The world news weeped of the bombing of civilians in Dresden early the next year, more from its own guilt at celebrating the bombing as a turning point in the war than from the loss of life, and sang of the liberation of Paris later in the fall, hinting the great Nazi army was finally beginning to fail, starving and cut off from resupply. The Saer family read this news hopeful the war would end soon, having heard nothing from Cobb since Helga replied to his grieving letter. Their wish for their son was granted as the war drew to a close, and a thin and hungry Cobb arrived in September by taxi cab, his right leg and eye destroyed by a mine, leaning heavily on a cane.
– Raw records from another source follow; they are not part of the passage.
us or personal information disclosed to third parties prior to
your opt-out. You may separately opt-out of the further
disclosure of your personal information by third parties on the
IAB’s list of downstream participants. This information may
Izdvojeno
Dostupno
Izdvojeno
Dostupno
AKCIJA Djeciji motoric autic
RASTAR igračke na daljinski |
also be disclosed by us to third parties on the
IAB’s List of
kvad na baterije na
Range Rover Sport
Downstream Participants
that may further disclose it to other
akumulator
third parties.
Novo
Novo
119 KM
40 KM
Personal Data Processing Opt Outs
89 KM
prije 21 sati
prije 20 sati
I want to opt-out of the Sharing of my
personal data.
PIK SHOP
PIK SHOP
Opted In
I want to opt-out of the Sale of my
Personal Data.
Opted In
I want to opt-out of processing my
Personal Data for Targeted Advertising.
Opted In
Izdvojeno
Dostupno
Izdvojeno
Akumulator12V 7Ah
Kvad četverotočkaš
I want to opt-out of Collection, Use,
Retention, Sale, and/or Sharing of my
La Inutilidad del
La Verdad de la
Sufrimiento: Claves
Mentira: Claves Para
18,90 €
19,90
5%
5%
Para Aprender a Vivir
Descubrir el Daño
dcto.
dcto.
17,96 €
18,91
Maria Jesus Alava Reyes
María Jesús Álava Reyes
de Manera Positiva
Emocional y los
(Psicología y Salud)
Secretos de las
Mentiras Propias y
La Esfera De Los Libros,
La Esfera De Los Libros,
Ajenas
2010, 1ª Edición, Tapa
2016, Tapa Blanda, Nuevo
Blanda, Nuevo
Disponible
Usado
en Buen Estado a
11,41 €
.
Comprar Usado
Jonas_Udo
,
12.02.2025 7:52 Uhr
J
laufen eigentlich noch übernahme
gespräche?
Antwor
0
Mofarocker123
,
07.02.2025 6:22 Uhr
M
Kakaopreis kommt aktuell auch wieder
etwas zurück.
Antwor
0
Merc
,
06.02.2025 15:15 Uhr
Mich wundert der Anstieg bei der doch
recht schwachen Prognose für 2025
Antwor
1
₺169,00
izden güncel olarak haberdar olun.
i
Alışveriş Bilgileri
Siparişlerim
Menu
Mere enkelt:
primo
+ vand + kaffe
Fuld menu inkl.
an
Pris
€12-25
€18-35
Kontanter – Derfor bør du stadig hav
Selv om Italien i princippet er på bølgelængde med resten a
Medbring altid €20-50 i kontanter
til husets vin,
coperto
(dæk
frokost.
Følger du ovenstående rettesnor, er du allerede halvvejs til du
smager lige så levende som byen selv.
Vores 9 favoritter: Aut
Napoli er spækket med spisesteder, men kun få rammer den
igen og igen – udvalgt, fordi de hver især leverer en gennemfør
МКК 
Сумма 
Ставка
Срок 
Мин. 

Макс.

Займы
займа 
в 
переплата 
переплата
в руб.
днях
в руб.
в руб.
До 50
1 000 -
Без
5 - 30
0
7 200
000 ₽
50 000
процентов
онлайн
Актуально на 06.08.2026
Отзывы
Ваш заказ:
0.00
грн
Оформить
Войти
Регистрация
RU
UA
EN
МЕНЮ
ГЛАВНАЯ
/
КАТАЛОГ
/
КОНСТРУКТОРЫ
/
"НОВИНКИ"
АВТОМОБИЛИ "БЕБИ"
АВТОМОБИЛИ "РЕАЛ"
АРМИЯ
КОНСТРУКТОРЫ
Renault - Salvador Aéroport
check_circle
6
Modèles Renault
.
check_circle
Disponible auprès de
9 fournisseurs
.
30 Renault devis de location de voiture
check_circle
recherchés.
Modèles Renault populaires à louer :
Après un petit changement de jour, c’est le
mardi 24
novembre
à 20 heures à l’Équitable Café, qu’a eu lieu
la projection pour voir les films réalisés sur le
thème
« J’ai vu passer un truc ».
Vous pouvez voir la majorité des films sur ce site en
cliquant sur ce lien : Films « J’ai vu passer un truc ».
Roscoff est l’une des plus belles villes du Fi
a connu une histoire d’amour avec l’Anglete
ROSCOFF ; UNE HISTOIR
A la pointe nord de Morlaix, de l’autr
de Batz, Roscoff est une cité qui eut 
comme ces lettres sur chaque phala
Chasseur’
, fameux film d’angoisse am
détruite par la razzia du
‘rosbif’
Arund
He stood, still tall and strong despite his gaunt height, in his distinguishedly decorated dress uniform, a solitary figure in the setting Autumn sun, standing on his footpath waiting for Helga to welcome him into his home, grim guilt from being the lone survivor of a skirmish floating barely visible under the surface of his eyes.

Her heart breaking at his infirmities, Helga swept out of the house, hair freely shining in the sun and smelling of the hay she'd been baleing all afternoon, to embrace him and touch him and kiss his pain away. He pulled her close, holding her tight, then hobbled with his wife back into his home, leaning on Helga's broad shoulders with his other arm, the cane dangling unneeded in his hand.